Music Network Recording Scheme Results

The Music Recording Scheme was set up to provide support for professional performers and composers in Ireland through awarding funding for music recording. The scheme was open to composers and performers working in any genre of music wishing to make a recording that would be unlikely to be commercially viable without grant aid.

Music Network has announced the results of the Arts Council Music Recording Scheme 2011, a fund managed by Music Network.

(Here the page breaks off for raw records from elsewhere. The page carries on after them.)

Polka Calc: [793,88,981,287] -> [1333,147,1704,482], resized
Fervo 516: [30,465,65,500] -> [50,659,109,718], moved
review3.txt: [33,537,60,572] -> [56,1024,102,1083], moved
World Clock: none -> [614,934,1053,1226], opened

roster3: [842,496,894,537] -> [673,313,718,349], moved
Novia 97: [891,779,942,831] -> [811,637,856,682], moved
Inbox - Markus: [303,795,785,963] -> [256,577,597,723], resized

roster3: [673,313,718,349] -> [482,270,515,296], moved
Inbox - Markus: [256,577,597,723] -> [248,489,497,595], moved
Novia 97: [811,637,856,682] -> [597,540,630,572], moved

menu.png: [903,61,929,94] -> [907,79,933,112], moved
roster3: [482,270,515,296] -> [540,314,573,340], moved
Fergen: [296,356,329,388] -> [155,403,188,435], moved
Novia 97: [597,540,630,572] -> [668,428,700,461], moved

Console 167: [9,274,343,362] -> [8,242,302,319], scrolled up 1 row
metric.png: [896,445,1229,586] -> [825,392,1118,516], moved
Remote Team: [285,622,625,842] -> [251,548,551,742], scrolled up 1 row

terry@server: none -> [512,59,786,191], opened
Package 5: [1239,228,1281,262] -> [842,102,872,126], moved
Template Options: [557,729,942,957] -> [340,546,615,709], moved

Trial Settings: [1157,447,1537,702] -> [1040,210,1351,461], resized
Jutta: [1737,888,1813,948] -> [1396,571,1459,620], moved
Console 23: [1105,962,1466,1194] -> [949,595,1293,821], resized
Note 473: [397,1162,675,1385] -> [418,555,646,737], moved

A total of €71,500 was available in 2011. Sixty-seven applications were received, broadly defined as: twenty-eight classical/contemporary classical; fourteen rock/pop; eleven traditional/folk; ten jazz/world; four cross-over/other.

  • Dublin Guitar Quartet awarded €4,150 towards the recording of their arrangements of Philip Glass’ String Quartets for release on Glass’ own label, Orange Mountain Music.
  • Eamonn Quinn awarded €10,000 towards Louth Contemporary Music Society’s fourth CD, Polyhymnia which explores folk forms in contemporary music, featuring works by Irish, Turkish, Greek and Italian composers.
  • Benedict Schlepper-Connolly awarded €9,995 to record Ergodos Musicians’ All the Ends of the Earth project, a meditation on the works of twelfth-century French composer Léonin by three contemporary Irish composers (Linda Buckley, Garrett Sholdice, Benedict Schlepper-Connolly).
  • Laoise O’Brien (pictured) awarded €9,100 to record an eclectic mix of early art and folk music aimed at children and families, as part of an ongoing collaboration with visual artist Lorna Donlon, drawing inspiration from children’s stories and folklore.
  • Christopher Marwood of the Vanbrugh Quartet awarded €9,440 to record a body of work by Irish composer Deirdre Gribben.
  • John Godfrey awarded €7,779 to record the Quiet Music Ensemble performing works specially commissioned from Alvin Lucier, David Toop, and John Godfrey, in addition to works by John Cage and George Brecht.
  • Peter Whelan awarded €7,360 to record The Proud Bassoon, an album of virtuoso music for solo bassoon and continuo from the baroque era.
  • Shane Latimer awarded €5,220 to produce a recording of his own compositions, influenced by free jazz, ambient, hip hop and funk, with the group OKO.
  • David Redmond awarded €8,456 to record a body of his own jazz compositions with the Kevin Brady Trio.
  • The Music Recording Scheme was set up to provide support for professional performers and composers in Ireland through awarding funding for music recording. The scheme was open to composers and performers working in any genre of music wishing to make a recording that would be unlikely to be commercially viable without grant aid.

    The deadlines for applications for the Music Recording Scheme in 2012 will be announced in the New Year along with details on how to apply.